Secrets of the Body Clock with Terry Wogan, BBC1 - TV review: guide to the body clock shows it's still a treat to wake up to Wogan
Ellen E Jones
Ellen is The Independent's TV critic. She writes a daily review of Last Night's TV and a weekly 'Inside TV' column for the i paper, as well as a column on general topics for the main paper most Wednesdays. Ellen is a former Hollywood correspondent and a contributing editor to Little White Lies, she's written on TV, film, lifestyle, travel and politics for publications including the Guardian, The Times, The Sunday Times, Esquire and Total Film.
Wednesday 08 January 2014
Are you a "lark", who rises every morning, comfortably at the crack of dawn? Or an "owl", who goes strong until the early hours, then fails to emerge until midday? Either way, you'll have found companionship last night from "semi-lark" Terry Wogan, whose familiar voice guided us through this lightweight look at the science behind our circadian rhythms.
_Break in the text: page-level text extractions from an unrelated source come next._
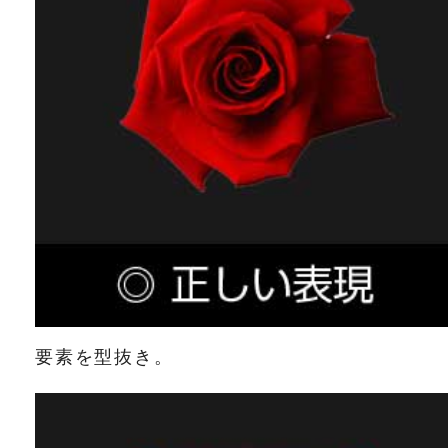
要素を型抜き。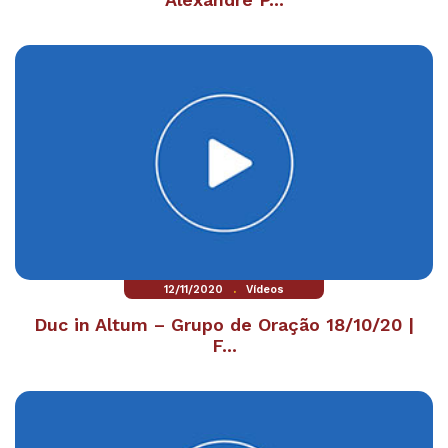
.
12/11/2020
Vídeos
Duc in Altum – Grupo de Oração 18/10/20 |
F...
The rhythms of the human body change as we go through life, which gave Wogan an excellent opportunity to demonstrate his cross-generational appeal. On a university campus he was mobbed by students after a photo, as if he were the sixth member of One Direction: "This is going to absolutely crucify your street cred," he cautioned. You'd think teenagers would sneer at a self-described "oldie" scolding them about their bedtimes, but the pupils at the progressive school he visited seemed just as charmed by Wogan's patter as the elderly residents at the Anisha Grange care home.
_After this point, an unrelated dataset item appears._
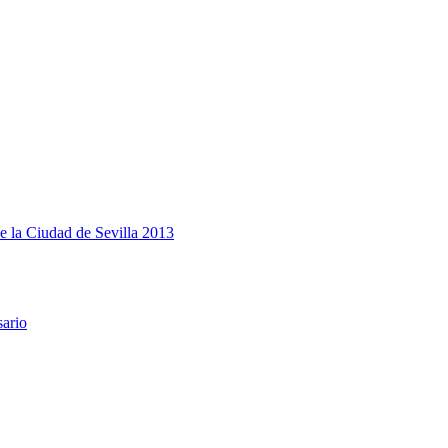
e la Ciudad de Sevilla 2013
sario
Perhaps teenagers are just nicer, when teachers allow them to start lessons at 11.30am, in accordance with the typical adolescent body clock.
What can be done to help regulate the sleep patterns of the young and old? Is there an optimum time of day to exercise? Why are most babies born between 6am and 1pm? These and most of the other topics covered in Secrets of the Body Clock with Terry Wogan (BBC1) were already familiar from half-remembered magazine articles and few of the revelations were earth-shattering, yet, somehow, seen through Wogan's twinkly eyes, they appeared newly interesting.
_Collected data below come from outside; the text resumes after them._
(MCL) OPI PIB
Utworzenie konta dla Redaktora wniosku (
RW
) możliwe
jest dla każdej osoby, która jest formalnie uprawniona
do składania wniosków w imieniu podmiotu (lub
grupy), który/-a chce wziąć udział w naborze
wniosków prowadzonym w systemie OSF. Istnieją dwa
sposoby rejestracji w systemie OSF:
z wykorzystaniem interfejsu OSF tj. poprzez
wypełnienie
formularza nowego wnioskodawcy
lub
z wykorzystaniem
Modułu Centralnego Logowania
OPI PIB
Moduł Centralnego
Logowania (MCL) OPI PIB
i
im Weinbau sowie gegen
As of last year, the twin ravages of death and Operation Yewtree have erased several BBC veterans of Wogan's generation from fond remembrance, and Wogan is now one of the last still making television. Semi-retired oldie he may be, but it's not misguided nostalgia that ensures Terry Wogan remains so treasured. As last night's viewing reminded us, he's just a brilliant broadcaster. He's so good, in fact, he can transform even a below-par documentary like this one into an entertaining treat.